#### SELECTION:

The true economic compass for Africa resides in the vision of the men who led the freedom struggles. Never in Africa’s history was so much owed to so few by so many. Even in death, providence smiled on Africa’s favourite sons.

 

In all, the feeble, solo efforts in their respective struggles for freedom, confirmed the urgency for one continental force, one voice, one economy, one money. Though today’s challenges may contain new factors, the essentials are not that different. In thinking into the future, the commitments of the mavericks were relevant for that time as it continues to be for today.

 

The challenge was to make the lives and souls of the pioneers not soft padding for hypocritical posturing at AU meetings, but vehicles to continue what was in Africa’s best interests.

 

The batons - relayed to our generation - were retrieved in blood, sweat, and tears. The purpose is to spur into action, for a common cause, all the latent strengths of the various African states.

 

The core interests in eliminating poverty in Africa remained imperative. That continental cause could put all Africa in a splendid, new light. Going it alone was like using pebbles for sea defenses.

#### SOURCE MATERIAL:

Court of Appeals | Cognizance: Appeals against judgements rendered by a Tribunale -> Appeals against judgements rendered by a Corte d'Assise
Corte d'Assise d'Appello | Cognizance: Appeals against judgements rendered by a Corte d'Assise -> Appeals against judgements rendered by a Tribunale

#### REQUIRED TASKS:
• a. Reproduce the passage on African unity from "In all, the" to "Africa’s best interests.".
• b. Extend the passage on African unity, picking up after its final sentence.

#### RESULTS FOR THE EXERCISE:
• a.
In all, the feeble, solo efforts in their respective struggles for freedom, confirmed the urgency for one continental force, one voice, one economy, one money. Though today’s challenges may contain new factors, the essentials are not that different. In thinking into the future, the commitments of the mavericks were relevant for that time as it continues to be for today.

 

The challenge was to make the lives and souls of the pioneers not soft padding for hypocritical posturing at AU meetings, but vehicles to continue what was in Africa’s best interests.

• b.
 

History has fascinating but strange and expensive ways of revealing itself. The pioneers had a vision of Africa’s resources harnessed optimally in Africa’s interest. The imperative was for an African Union, vis-à-vis: the economies of scale, continental resolutions and defence, one respectable voice in international affairs, as we see in practice by China and India today.

 

The vast economic changes taking place in the world are of immense concern. While Africa’s leaders continued to debate and scatter endless positions in thought, others have reached certain positions in fact. If China could manage and feed 1.3 billion citizens, and India over a billion, couldn’t Africa do the same for a smaller population? Could a balkanised, disorganized, aloof, flighty China or India be so adept and influential in so short a time?

 

India, for one, presented an impressive model. Delineated by caste, feudalism, untouchables, umpteen religions, numerous linguistic blocks, and hundreds of independent principalities - India was never one nation. “That it has survived as the world’s biggest democracy and is now emerging, with over a billion people, as an economic giant, is one of the remarkable tales of modern times,” said the Economist.
To begin with, Africa paid a stiff price for not trading internally among the neighbours. It was estimated that only a meager 4% or so of Africa’s trade was with one another. And who could possibly trade and enhance good sociability amid a guzzling, puzzling, frustrating, tribal array of currencies: ekuelas, lilangenis, ouguiyas, dinars, dirhams, dalasis, nairas, cedis, francs, rafkas, birrs, kwazas, shillings, zaires, rands, pulas, dobras, leones, escodos, pounds?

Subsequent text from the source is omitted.